YolTech Therapeutics today announced that the first patient has been dosed with YOLT-201, the company’s first in vivo genome editing candidate being developed as a single dose, potentially curative therapy for hereditary transthyretin amyloidosis with cardiomyopathy (ATTR-CM).
The study by YolTech is a single-arm, open-label, dose-escalation clinical trial (Clinicaltrials.gov: NCT06082050). This trial’s primary objectives are to assess the safety, tolerability, pharmacokinetics and pharmacodynamics of YOLT-201 as well as the identification of an Optimal Biologically Active Dose (OBD).

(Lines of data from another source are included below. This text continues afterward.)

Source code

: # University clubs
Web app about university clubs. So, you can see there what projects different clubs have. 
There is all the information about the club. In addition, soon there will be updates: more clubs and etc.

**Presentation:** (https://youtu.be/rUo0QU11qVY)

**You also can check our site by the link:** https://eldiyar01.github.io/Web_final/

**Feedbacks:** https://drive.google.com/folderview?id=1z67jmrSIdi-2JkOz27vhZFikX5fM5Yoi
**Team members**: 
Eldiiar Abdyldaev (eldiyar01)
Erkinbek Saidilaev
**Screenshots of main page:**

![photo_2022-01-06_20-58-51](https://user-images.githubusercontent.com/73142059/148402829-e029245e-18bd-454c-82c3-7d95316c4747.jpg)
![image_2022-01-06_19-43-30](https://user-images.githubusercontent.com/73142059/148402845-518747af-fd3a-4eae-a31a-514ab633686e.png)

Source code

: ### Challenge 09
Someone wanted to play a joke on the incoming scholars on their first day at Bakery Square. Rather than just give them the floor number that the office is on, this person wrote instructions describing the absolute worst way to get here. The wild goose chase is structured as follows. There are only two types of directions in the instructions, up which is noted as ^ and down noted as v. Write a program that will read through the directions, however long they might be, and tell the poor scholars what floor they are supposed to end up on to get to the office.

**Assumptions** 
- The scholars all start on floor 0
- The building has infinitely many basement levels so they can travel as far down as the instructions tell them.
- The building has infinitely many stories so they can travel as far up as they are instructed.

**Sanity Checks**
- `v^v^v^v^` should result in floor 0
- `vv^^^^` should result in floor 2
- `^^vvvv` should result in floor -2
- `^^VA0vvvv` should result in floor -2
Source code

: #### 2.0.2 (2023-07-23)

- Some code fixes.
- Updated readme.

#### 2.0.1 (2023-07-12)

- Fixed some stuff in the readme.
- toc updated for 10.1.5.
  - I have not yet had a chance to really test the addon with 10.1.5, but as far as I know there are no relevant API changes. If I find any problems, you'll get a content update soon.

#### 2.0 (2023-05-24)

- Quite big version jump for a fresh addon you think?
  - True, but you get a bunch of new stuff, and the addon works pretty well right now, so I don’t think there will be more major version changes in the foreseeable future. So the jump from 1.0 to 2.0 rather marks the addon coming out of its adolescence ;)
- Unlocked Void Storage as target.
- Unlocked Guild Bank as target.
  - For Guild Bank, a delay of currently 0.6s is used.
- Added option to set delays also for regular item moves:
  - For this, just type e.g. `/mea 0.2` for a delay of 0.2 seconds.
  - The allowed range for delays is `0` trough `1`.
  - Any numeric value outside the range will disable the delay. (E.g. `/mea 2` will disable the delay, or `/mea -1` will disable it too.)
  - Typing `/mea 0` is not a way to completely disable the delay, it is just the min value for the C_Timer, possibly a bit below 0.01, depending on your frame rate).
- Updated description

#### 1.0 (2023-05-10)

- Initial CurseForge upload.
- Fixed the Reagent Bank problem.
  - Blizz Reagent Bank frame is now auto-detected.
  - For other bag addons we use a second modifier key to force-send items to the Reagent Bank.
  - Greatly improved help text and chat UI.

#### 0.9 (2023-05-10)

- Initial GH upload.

ATTR-CM, a rare, progressive and debilitating disease. It is caused by the misfolding of unstable Transthyretin Protein (TTR), leading to the deposition of amyloid-like buildup in the myocardial interstitium, causing stiffening of the heart muscle and subsequent heart failure. Studies have reported the median survival time of approximately 3.5 years from the first diagnosis of ATTR-CM if left untreated.
Dr. Yuxuan Wu, Founder and CEO of YolTech, expressed, “The successful FPI in this trial is a significant milestone, representing YolTech’s relentless efforts in the field of in vivo gene editing are gradually becoming a reality. We extend our gratitude to all researchers, partners, and supporters involved in the YOLT-201 project, especially to the dedicated research team at FAHZU for their steadfast support of drug development in vivo gene editing. We believe through this therapeutic intervention, we will provide a novel treatment option for ATTR-CM patients, offering them new hope and an improved quality of life.”
This study is a part of YolTech’s series of clinical trials in vivo gene editing. The company remains committed to advancing research in the treatment of ATTR and other diseases. Through close collaboration with the clinical community, we will continue to pursue excellence, push the boundaries of medical technology, and provide more advanced and innovative medical solutions for patients worldwide.
About YOLT-201
YOLT-201 Injection utilizes several lipid components including ionizable lipids as primary excipients to encapsulate mRNA and sgRNA raw materials, forming lipid nanoparticles (LNP). Upon intravenous injection into the body, plasma ApoE protein binds to the surface of LNP particles. Liver cells expressing the LDLR receptor recognize ApoE protein and engulf the LNP through endocytosis, forming endosomes. The decrease in pH within endosomes promotes electrostatic interactions between ionizable lipids and endosomal membranes, leading to membrane disruption and the release of mRNA and sgRNA. mRNA, in the cytoplasm, binds to ribosomes, translating the base editor protein. The base editor protein, in combination with sgRNA, enters the cell nucleus. sgRNA specifically locates the base editor to the TTR gene sequence, and the base editor protein modifies the bases on the target TTR gene, preventing its normal transcription into mRNA. This process stops the production of the TTR protein, achieving the goal of a one-time administration for a comprehensive cure of ATTR diseases.